■ WHAT THIS TASK INVOLVES:
Every record below must be set down again exactly as given.

Data extracted from a collection
━━━━━━━━

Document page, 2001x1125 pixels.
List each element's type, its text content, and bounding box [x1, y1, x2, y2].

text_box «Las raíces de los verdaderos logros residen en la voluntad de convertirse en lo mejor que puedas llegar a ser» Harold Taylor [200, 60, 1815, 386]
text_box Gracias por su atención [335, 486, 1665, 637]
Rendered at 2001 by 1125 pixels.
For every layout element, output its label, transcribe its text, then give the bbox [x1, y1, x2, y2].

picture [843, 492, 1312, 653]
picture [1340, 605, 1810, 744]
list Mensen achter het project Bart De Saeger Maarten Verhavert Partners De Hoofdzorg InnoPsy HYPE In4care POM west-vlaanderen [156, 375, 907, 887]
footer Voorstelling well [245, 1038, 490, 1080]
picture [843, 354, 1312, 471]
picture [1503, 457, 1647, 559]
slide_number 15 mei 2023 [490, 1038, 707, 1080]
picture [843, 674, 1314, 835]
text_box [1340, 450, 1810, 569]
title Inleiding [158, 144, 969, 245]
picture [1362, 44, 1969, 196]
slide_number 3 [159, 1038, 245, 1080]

━━━━━━━━

■ RESULT OF THE EXERCISE:
Document page, 2001x1125 pixels.
List each element's type, its text content, and bounding box [x1, y1, x2, y2].

text_box «Las raíces de los verdaderos logros residen en la voluntad de convertirse en lo mejor que puedas llegar a ser» Harold Taylor [200, 60, 1815, 386]
text_box Gracias por su atención [335, 486, 1665, 637]
Rendered at 2001 by 1125 pixels.
For every layout element, output its label, transcribe its text, then give the bbox [x1, y1, x2, y2].

picture [843, 492, 1312, 653]
picture [1340, 605, 1810, 744]
list Mensen achter het project Bart De Saeger Maarten Verhavert Partners De Hoofdzorg InnoPsy HYPE In4care POM west-vlaanderen [156, 375, 907, 887]
footer Voorstelling well [245, 1038, 490, 1080]
picture [843, 354, 1312, 471]
picture [1503, 457, 1647, 559]
slide_number 15 mei 2023 [490, 1038, 707, 1080]
picture [843, 674, 1314, 835]
text_box [1340, 450, 1810, 569]
title Inleiding [158, 144, 969, 245]
picture [1362, 44, 1969, 196]
slide_number 3 [159, 1038, 245, 1080]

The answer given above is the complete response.